**Brano da leggere**
□ □ □ □ □

Tramezzini, bombe carta e martelli

1 Febbraio 2026

[Roberto Loddo]

Ho seguito la manifestazione di Torino tra dirette video, analisi, riflessioni e condanne. E due cose mi hanno colpito. La prima, durante la partenza del corteo, è un ragazzo che mangiava un tramezzino, lo gustava sulle note di Manifesto dei Bandabardò sopra il camioncino del sound system da cui intervenivano le varie realtà politiche.

Aveva il sorriso di chi è convinto di fare qualcosa di stupendo, importante e necessario per cambiare il mondo a partire dal suo quartiere e dalla sua scuola. Un cambiamento per lui e gli altri che passa dalla critica alla repressione e dalla difesa degli spazi sociali autorganizzati, talvolta, luoghi che producono bene comune ed accolgono gli emarginati e gli esclusi dalla nostra società.

□ □ □ □ □

**Dati dell'esercizio**
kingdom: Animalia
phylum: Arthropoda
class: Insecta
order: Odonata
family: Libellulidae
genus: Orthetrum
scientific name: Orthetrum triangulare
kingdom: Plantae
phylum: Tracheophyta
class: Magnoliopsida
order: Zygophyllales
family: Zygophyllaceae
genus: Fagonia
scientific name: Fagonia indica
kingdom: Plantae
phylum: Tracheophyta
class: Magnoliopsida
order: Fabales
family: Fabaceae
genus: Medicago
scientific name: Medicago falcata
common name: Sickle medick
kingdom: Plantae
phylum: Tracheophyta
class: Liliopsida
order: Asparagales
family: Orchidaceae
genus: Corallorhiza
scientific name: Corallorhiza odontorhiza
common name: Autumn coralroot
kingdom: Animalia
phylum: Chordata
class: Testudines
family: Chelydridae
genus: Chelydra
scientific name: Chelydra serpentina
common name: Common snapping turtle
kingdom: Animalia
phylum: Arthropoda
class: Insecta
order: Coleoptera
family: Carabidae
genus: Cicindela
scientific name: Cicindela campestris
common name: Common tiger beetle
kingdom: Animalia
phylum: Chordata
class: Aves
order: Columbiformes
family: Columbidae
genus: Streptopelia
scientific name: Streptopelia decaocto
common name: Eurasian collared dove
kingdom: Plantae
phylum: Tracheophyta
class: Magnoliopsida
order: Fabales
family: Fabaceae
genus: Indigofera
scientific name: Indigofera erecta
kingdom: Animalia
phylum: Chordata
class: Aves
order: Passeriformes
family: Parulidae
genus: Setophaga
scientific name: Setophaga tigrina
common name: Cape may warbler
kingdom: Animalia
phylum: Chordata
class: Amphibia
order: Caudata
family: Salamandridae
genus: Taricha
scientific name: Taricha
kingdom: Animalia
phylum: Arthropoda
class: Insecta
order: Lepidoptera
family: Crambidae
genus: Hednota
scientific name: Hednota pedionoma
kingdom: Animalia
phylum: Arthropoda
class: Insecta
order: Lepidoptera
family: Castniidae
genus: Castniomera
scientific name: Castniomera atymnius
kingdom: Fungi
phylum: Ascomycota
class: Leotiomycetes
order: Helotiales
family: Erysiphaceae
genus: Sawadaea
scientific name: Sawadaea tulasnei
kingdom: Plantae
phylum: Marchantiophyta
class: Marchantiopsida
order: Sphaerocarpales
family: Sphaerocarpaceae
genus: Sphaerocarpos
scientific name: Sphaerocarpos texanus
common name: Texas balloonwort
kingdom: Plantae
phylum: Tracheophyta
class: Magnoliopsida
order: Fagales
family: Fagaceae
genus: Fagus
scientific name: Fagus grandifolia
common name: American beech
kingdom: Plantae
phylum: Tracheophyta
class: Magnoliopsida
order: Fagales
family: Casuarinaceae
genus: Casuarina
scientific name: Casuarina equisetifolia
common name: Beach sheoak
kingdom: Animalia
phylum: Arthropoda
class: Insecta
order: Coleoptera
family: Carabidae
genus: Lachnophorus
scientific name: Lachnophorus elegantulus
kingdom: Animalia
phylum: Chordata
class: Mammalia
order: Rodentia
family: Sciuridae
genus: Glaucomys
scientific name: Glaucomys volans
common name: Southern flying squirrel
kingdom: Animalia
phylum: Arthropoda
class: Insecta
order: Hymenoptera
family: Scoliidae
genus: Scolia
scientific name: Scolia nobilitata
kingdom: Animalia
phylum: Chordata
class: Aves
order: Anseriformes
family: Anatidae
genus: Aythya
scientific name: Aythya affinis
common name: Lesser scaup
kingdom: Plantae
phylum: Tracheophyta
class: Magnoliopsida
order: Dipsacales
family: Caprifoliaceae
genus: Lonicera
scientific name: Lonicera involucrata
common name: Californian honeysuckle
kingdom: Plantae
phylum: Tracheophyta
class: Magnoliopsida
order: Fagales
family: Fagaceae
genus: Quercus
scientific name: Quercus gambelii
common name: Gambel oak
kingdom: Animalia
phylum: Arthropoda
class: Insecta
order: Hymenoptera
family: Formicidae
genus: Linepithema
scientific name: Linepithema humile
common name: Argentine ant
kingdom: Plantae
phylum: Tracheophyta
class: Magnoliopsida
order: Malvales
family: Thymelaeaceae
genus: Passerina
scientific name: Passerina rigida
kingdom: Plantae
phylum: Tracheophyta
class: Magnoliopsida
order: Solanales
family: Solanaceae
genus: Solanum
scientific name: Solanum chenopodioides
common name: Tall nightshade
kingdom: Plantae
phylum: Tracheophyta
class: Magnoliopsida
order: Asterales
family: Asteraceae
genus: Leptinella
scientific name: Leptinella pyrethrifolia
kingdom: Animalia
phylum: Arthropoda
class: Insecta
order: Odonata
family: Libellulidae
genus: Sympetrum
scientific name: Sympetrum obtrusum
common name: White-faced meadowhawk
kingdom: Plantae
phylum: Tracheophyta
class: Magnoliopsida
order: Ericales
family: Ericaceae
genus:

□ □ □ □ □

**Consegna**
Modifica il passo del brano sulla manifestazione di Torino a partire dalle parole "Tramezzini, bombe carta" fino a "dalla nostra società." incluso, sostituendo "tramezzino" con "panino".

**Risposta**
Tramezzini, bombe carta e martelli

1 Febbraio 2026

[Roberto Loddo]

Ho seguito la manifestazione di Torino tra dirette video, analisi, riflessioni e condanne. E due cose mi hanno colpito. La prima, durante la partenza del corteo, è un ragazzo che mangiava un panino, lo gustava sulle note di Manifesto dei Bandabardò sopra il camioncino del sound system da cui intervenivano le varie realtà politiche.

Aveva il sorriso di chi è convinto di fare qualcosa di stupendo, importante e necessario per cambiare il mondo a partire dal suo quartiere e dalla sua scuola. Un cambiamento per lui e gli altri che passa dalla critica alla repressione e dalla difesa degli spazi sociali autorganizzati, talvolta, luoghi che producono bene comune ed accolgono gli emarginati e gli esclusi dalla nostra società.